WordPress uses the wpdb class to manage access to the database layer using the global $wpdb. The class provides a method named delete() to delete rows from tables:

$wpdb->delete( $table, $where, $where_format = null );

Multisite tables & activation keys

WordPress has some MU specific tables, where one is {$wpdb->prefix}signups (prefix set in your wp-config.php file). Tables scheme here. Responsible for the user account activation is the activation_key, which gets set after the user clicked the link in the mail. After that, the activated key will get set with a datetime value. Before the account is activated, the default value will be 0000-00-00 00:00:00 (in case you need to query for the default). Also in the process is the tinyint/1 column active, which is set to 1 if a user is active.
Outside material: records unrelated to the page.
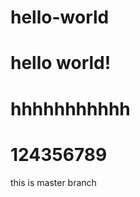 # hello-world
hello world!
============
hhhhhhhhhhh
============
124356789
=========
this is master branch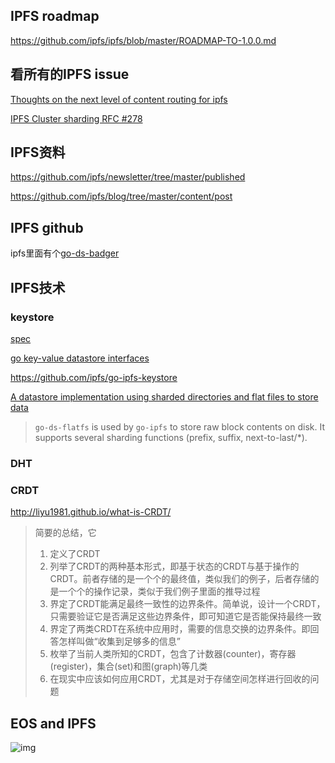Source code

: 

## IPFS roadmap

<https://github.com/ipfs/ipfs/blob/master/ROADMAP-TO-1.0.0.md>

## 看所有的IPFS issue

[Thoughts on the next level of content routing for ipfs](https://github.com/ipfs/notes/issues/162)

[IPFS Cluster sharding RFC #278](https://github.com/ipfs/notes/issues/278)

## IPFS资料

https://github.com/ipfs/newsletter/tree/master/published

https://github.com/ipfs/blog/tree/master/content/post

## IPFS github

ipfs里面有个[go-ds-badger](https://github.com/ipfs/go-ds-badger/blob/master/datastore.go)

## IPFS技术

### keystore

[spec](https://github.com/ipfs/specs/tree/master/keystore)

[go key-value datastore interfaces](https://github.com/ipfs/go-datastore)

<https://github.com/ipfs/go-ipfs-keystore>

[A datastore implementation using sharded directories and flat files to store data](https://github.com/ipfs/go-ds-flatfs)

>  `go-ds-flatfs` is used by `go-ipfs` to store raw block contents on disk. It supports several sharding functions (prefix, suffix, next-to-last/*).

### DHT

### CRDT

<http://liyu1981.github.io/what-is-CRDT/>

> 简要的总结，它
>
> 1. 定义了CRDT
> 2. 列举了CRDT的两种基本形式，即基于状态的CRDT与基于操作的CRDT。前者存储的是一个个的最终值，类似我们的例子，后者存储的是一个个的操作记录，类似于我们例子里面的推导过程
> 3. 界定了CRDT能满足最终一致性的边界条件。简单说，设计一个CRDT，只需要验证它是否满足这些边界条件，即可知道它是否能保持最终一致
> 4. 界定了两类CRDT在系统中应用时，需要的信息交换的边界条件。即回答怎样叫做“收集到足够多的信息”
> 5. 枚举了当前人类所知的CRDT，包含了计数器(counter)，寄存器(register)，集合(set)和图(graph)等几类
> 6. 在现实中应该如何应用CRDT，尤其是对于存储空间怎样进行回收的问题

## EOS and IPFS

![img](http://opuclx9sq.bkt.clouddn.com/2018-05-21-033312.jpg)



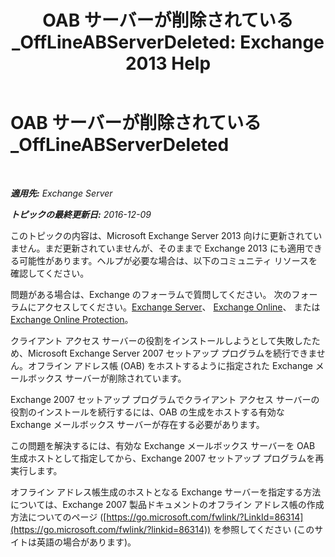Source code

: ﻿---
title: 'OAB サーバーが削除されている_OffLineABServerDeleted: Exchange 2013 Help'
TOCTitle: OAB サーバーが削除されている_OffLineABServerDeleted
ms:assetid: 38b5dacf-ef65-4b25-97f6-d8dec956d7d5
ms:mtpsurl: https://technet.microsoft.com/ja-jp/library/ms.exch.setupreadiness.offlineabserverdeleted(v=EXCHG.150)
ms:contentKeyID: 48269371
ms.date: 04/24/2018
mtps_version: v=EXCHG.150
ms.translationtype: HT
---

# OAB サーバーが削除されている\_OffLineABServerDeleted

 

_**適用先:** Exchange Server_

_**トピックの最終更新日:** 2016-12-09_

このトピックの内容は、Microsoft Exchange Server 2013 向けに更新されていません。まだ更新されていませんが、そのままで Exchange 2013 にも適用できる可能性があります。ヘルプが必要な場合は、以下のコミュニティ リソースを確認してください。

問題がある場合は、Exchange のフォーラムで質問してください。 次のフォーラムにアクセスしてください。[Exchange Server](https://go.microsoft.com/fwlink/p/?linkid=60612)、 [Exchange Online](https://go.microsoft.com/fwlink/p/?linkid=267542)、 または [Exchange Online Protection](https://go.microsoft.com/fwlink/p/?linkid=285351)。

クライアント アクセス サーバーの役割をインストールしようとして失敗したため、Microsoft Exchange Server 2007 セットアップ プログラムを続行できません。オフライン アドレス帳 (OAB) をホストするように指定された Exchange メールボックス サーバーが削除されています。

Exchange 2007 セットアップ プログラムでクライアント アクセス サーバーの役割のインストールを続行するには、OAB の生成をホストする有効な Exchange メールボックス サーバーが存在する必要があります。

この問題を解決するには、有効な Exchange メールボックス サーバーを OAB 生成ホストとして指定してから、Exchange 2007 セットアップ プログラムを再実行します。

オフライン アドレス帳生成のホストとなる Exchange サーバーを指定する方法については、Exchange 2007 製品ドキュメントのオフライン アドレス帳の作成方法についてのページ ([https://go.microsoft.com/fwlink/?LinkId=86314](https://go.microsoft.com/fwlink/?linkid=86314)) を参照してください (このサイトは英語の場合があります)。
Core itself uses wpmu_activate_signup(). Look at it for some examples. One is the following that updates a user entry to activate it - reworked for readability.

$wpdb->update(
    $wpdb->signups,
    array(
        'active'    => 1,
        'activated' => current_time( 'mysql', true ),
    ),
    array( 'activation_key' => $key, )
);

Building a query against not-yet-activated accounts

Simply let WP do the hard work:

global $wpdb;
$wpdb->delete(
    $wpdb->signups,
    array( 'user_login' => 'some_login', )
);

You could use the 3rd argument (array) if you are using a(n admin) form to perform those requests (for e.g. extending a WP_List_Table) to indicate that you are using a string. Keep in mind that you should still sanitize $_POSTed values. Hint: You could use the user_email as well.

global $wpdb;
$wpdb->delete(
    $wpdb->signups,
    array( 'user_login' => 'some_login', ),
    array( '%s', )
);
10

If you want a quick solution for deleting a signup in the database for a specific user, this should do what you want:

/**
 * Delete a row in the signups table for a given username.
 *
 * @param string $user_login Username.
 * @return bool Whether the signup row was successfully deleted.
 */
function delete_activation_key_by_user( $user_login ) {
    global $wpdb;

    $success = false;

    if ( false !== $wpdb->delete( $wpdb->signups, array( 'user_login' => sanitize_text_field( $user_login ) ) ) ) {
        $success = true;
    }
    return $success;
}

var_dump( delete_activation_key_by_user( 'the_username' ) );
// bool(true|false)

You can use also a plugin in the WordPress.org repo called 'User Activation Keys' to manage this problem while you're figuring out why emails aren't being sent. It lets you manually delete or approve activation keys for users in Multisite.